Born on May 12, 1918, in New York City, Julius Rosenberg is best known for being convicted of, and later put to death for, passing secrets to the Soviet Union in the 1950s. The son of Russian immigrants, Rosenberg attended Seward Park High School—the same school that his future wife, Ethel, would attend. According to some reports, Rosenberg originally considered becoming a rabbi. He apparently became more interested in radical politics than religion, however, eventually joining the Young Communist League.
After graduating from high school in 1934, Rosenberg went to City College to study electrical engineering. There, he met Morton Sobell, who would later become involved with Rosenberg in spying for the Soviets.

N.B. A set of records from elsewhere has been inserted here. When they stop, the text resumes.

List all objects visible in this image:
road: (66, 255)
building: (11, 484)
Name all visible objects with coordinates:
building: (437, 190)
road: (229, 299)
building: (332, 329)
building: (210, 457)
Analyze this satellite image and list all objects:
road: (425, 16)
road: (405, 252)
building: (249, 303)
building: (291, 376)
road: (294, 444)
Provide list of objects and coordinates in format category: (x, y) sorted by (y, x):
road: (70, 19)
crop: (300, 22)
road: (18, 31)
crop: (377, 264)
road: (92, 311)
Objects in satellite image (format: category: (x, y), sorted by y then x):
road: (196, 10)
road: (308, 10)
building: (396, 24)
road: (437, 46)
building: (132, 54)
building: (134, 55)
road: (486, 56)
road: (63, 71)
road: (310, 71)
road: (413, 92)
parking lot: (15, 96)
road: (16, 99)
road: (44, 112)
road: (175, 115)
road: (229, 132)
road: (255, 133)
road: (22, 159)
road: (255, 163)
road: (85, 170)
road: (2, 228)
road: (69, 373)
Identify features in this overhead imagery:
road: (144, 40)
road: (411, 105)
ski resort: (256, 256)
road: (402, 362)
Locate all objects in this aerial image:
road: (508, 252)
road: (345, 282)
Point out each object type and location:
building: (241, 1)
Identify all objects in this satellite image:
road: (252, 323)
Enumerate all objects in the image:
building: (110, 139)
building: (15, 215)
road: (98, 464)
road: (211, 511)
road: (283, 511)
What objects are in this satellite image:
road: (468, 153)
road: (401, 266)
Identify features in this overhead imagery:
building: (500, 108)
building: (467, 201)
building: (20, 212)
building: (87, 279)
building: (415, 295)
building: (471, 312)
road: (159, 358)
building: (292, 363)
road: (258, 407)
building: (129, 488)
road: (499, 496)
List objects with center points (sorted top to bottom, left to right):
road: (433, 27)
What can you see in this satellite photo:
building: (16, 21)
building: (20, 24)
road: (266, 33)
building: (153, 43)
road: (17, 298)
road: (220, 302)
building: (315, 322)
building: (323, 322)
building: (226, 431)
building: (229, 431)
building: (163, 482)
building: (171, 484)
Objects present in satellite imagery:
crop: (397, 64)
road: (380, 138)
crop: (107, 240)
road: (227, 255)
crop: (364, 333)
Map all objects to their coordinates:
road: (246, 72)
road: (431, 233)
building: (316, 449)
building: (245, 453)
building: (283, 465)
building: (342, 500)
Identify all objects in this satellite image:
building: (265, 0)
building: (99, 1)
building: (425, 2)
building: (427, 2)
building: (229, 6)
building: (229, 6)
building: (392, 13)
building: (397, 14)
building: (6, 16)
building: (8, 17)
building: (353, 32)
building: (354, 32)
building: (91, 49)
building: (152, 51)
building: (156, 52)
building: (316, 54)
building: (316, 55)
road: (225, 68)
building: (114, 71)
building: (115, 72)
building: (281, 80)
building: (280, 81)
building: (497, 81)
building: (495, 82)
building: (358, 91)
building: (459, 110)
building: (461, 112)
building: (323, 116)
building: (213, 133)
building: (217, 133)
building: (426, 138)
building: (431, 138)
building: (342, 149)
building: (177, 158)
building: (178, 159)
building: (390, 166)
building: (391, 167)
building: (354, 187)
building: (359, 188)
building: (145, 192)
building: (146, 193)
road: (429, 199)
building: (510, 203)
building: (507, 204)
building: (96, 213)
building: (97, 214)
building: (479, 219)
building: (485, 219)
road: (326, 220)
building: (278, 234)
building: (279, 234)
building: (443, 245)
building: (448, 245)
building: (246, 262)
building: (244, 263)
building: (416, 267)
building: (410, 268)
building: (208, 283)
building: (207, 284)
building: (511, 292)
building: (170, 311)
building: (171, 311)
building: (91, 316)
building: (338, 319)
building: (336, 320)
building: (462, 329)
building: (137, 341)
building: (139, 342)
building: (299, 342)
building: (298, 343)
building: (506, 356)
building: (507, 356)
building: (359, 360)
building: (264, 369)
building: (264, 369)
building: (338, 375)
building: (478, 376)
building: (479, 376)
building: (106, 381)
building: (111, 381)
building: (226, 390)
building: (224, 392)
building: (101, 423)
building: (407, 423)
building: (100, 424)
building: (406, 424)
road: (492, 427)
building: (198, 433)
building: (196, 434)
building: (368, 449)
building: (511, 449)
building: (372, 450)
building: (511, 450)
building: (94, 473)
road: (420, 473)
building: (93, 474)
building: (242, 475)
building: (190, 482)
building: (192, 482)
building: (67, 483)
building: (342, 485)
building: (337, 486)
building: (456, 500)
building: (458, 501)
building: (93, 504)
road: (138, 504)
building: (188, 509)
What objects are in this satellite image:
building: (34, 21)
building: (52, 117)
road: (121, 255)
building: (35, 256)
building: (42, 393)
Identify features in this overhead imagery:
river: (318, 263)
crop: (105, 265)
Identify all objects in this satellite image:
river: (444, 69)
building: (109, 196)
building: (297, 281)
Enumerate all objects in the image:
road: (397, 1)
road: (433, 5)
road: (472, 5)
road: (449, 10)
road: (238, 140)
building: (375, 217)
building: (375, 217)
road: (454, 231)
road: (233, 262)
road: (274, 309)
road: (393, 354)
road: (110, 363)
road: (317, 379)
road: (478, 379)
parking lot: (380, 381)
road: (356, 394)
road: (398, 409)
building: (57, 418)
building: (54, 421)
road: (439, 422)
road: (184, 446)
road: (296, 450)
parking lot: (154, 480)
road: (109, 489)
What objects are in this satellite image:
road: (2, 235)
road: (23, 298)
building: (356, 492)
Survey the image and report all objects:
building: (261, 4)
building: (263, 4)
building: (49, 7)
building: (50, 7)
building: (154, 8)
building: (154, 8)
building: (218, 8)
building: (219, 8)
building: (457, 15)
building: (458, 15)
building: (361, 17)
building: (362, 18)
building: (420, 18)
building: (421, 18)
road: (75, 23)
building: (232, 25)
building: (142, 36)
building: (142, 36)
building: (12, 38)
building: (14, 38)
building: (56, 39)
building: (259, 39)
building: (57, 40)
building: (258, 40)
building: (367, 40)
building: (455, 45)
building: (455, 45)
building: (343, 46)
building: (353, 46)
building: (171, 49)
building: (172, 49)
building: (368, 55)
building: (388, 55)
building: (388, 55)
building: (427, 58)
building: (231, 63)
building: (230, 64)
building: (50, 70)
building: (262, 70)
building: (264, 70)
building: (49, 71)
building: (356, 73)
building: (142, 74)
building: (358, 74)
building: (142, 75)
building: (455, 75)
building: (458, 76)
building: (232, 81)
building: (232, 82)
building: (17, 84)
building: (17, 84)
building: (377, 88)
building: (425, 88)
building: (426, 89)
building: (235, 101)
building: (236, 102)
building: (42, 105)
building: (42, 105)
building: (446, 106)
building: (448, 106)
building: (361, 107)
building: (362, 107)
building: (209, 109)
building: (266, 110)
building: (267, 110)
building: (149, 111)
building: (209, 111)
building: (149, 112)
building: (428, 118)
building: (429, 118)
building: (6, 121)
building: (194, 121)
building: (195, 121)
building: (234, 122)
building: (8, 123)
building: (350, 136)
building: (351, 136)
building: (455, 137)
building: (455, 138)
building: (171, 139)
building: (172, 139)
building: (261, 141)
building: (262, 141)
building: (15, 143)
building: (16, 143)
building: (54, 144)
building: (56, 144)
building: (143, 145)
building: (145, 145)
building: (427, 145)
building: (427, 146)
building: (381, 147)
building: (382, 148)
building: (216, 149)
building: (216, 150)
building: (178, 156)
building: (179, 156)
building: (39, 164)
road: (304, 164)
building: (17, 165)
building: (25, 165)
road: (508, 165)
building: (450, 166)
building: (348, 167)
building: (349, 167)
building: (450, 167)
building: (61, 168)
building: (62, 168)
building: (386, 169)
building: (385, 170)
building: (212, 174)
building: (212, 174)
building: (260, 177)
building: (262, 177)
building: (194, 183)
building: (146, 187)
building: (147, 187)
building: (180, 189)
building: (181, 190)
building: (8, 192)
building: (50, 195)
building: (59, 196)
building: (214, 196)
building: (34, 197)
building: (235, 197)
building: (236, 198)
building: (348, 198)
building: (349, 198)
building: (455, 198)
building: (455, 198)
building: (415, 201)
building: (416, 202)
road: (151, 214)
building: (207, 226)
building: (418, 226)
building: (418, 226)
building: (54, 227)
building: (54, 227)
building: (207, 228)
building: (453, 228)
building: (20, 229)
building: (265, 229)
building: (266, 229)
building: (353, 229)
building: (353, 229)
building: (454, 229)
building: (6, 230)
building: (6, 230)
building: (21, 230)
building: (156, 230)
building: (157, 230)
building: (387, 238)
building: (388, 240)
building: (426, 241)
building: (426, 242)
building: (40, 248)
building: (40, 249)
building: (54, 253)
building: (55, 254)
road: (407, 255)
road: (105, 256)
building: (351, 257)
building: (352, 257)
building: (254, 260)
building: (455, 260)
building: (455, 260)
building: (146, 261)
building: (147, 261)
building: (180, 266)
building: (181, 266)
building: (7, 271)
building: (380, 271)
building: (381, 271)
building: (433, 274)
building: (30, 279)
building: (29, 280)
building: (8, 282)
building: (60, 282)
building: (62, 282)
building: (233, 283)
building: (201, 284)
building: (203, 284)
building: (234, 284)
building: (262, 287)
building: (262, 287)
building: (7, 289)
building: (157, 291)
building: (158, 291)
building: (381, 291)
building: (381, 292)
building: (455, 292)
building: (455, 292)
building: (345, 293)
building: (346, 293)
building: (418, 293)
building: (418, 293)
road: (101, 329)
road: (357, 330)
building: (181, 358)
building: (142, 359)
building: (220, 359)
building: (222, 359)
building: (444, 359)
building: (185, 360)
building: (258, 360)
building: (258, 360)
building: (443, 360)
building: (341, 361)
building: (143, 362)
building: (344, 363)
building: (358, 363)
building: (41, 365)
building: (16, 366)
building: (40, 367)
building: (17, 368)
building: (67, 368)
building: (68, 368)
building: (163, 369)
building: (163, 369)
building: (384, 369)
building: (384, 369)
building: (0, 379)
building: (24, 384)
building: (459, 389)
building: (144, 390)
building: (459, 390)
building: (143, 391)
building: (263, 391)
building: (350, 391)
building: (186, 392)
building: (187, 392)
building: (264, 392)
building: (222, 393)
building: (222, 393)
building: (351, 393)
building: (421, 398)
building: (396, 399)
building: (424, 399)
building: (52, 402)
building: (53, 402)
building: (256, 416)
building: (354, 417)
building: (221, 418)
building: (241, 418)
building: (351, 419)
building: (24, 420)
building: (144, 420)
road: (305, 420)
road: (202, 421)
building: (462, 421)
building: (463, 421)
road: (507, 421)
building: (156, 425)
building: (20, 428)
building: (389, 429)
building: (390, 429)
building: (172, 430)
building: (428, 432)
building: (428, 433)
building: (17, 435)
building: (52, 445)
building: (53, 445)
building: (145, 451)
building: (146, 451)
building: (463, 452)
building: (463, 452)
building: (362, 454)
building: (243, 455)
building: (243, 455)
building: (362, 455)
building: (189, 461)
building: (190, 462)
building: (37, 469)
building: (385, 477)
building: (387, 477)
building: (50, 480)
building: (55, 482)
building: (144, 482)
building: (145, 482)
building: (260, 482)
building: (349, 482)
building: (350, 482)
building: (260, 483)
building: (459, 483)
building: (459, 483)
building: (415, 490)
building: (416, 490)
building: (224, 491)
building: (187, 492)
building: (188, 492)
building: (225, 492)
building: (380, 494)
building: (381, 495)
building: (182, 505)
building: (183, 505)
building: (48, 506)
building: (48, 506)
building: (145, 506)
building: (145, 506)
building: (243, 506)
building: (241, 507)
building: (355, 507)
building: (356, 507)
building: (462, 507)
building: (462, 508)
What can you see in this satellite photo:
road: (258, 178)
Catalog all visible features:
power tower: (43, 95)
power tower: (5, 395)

In 1939, Rosenberg married Ethel Greenglass. The couple shared an interest in the Communist Party. During World War II, Rosenberg went to work for the U.S. Signal Corps. He was dismissed in 1945, after his past affiliation with the Communist Party was discovered.
During World War II, Rosenberg began to work as an agent for the Soviet Union. He reportedly convinced his brother-in-law, David Greenglass, to gather information for the Soviets. Greenglass, a member of the U.S. Army, was stationed at a base in Los Alamos, New Mexico, and was assigned to work on the Manhattan Project, which focused on the development of the atomic bomb.
In addition to his work with Greenglass, Rosenberg also procured information on how to make an important weapons part called a proximity fuse. He gave this information to his Soviet handler Alexander Feklisov in late 1944. The proximity fuse was used in a weapon that shot down a U-2 spy plane in 1960. Francis Gary Powers, the plane's pilot, was captured by the Soviets.
After the Soviets detonated their first atomic bomb in 1949, the U.S. government began an extensive hunt to find out who had provided them with the knowledge to make such a weapon. The U.S. Army's Signal Intelligence Service broke the code used by the Soviets to send messages in the mid-1940s. Some of these decrypted messages revealed that Julius Rosenberg, known by the codename "Liberal," was involved with the Soviets.
It was David Greenglass, however, who was the first to be caught in this spying case. He then told authorities about Julius Rosenberg's activities. According to some reports, David Greenglass had initially failed to mention his sister's involvement in espionage, later stating that she had participated as well.